Pendant ce temps, Nadia n'a pas cessé de fureter. Nous la retrouvons en pâmoison devant un long banc bleu «à l'empattement superbe, trois pattes festonnées», fait valoir l'antiquaire Gérard Bourguet. Il vend 1950$ cet article datant des années 1830-40. «Je le verrais, empli de livres, dans un couloir, rêve Nadia. Ou encore dans l'entrée, pour ranger les bottes.» Presque en même temps, chineuse impénitente, elle éprouve un second coup de coeur chez le même antiquaire, pour une encoignure (meuble de coin) de petit format, en deux morceaux, avec son cachet d'origine (1800). Prix de vente: 40 000$, certificat d'authenticité inclus.

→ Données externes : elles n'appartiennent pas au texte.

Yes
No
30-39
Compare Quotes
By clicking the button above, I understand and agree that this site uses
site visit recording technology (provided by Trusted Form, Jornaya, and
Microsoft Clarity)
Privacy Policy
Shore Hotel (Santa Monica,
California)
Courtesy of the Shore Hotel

«Après consultation de mon chum, nous avons décidé de ne rien acheter pour cette fois, rapportera-t-elle le surlendemain. Nous venons d'hériter de meubles donnés par ma belle-mère, elle-même antiquaire.»

Gisèle Duclos a 40 ans d'expérience chez Antiquités Rosalie. Son mari, Yves Duclos, organise l'exposition d'Eastman depuis les débuts, aidé depuis 10 ans par l'antiquaire Michel Quintal. Gisèle déploie devant nous du linge de maison d'époque, cousu de points si rapprochés qu'ils font plaisir à voir: rince-doigts de curé, tabliers immaculés, tours d'autel en dentelle...

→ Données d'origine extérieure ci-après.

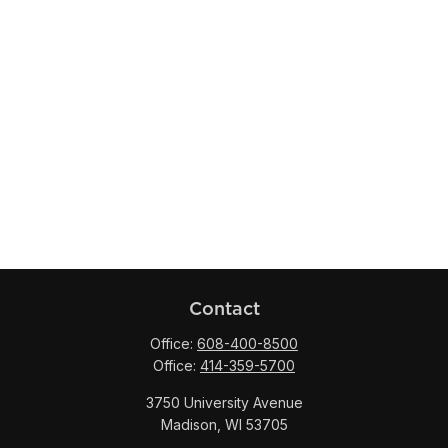
Contact
Office:
608-400-8500
Office:
414-359-5700
3750 University Avenue
Madison,
WI
53705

De retour au stand de Collection Jacques Groleau (boutique Reflet du passé), France conclut fièrement un achat, une magnifique armoire à tartes jaune vif (725$), de 1860, en pin avec clous carrés. «Je vais la laisser dans son rechampi [couleur par dessus une autre]», dit-elle.

Beaucoup de beaux objets ont trouvé preneurs, rapporte Jeanne-Mance Dubé, chargée des relations publiques. «Les exposants ne diront jamais pour combien, mais ils avaient l'air contents», ajoute-t-elle. Tout autant que France, qui a porté son armoire dans le silence d'une maison endormie, pour la poser à son exacte place, dans la salle de cinéma, où elle va contenir la collection de DVD de la famille.

Jamais démodé

Ce qui est intéressant, c'est le mélange des styles, affirme Francis Lord, de Milord Antiquités. Et non pas que tous les éléments soient d'époque.

«On peut commencer par acquérir trois belles antiquités et composer le décor à partir de ça. Ou encore: acheter un beau tableau contemporain, puis une statue africaine que vous déposerez sur une commode antique... Chaque objet devient alors une star, individuel, unique... En appareillant de belles choses provenant de toutes les époques, on n'est jamais démodé.»

Il faut en voir beaucoup, et ensuite, se faire confiance, conclut le collectionneur.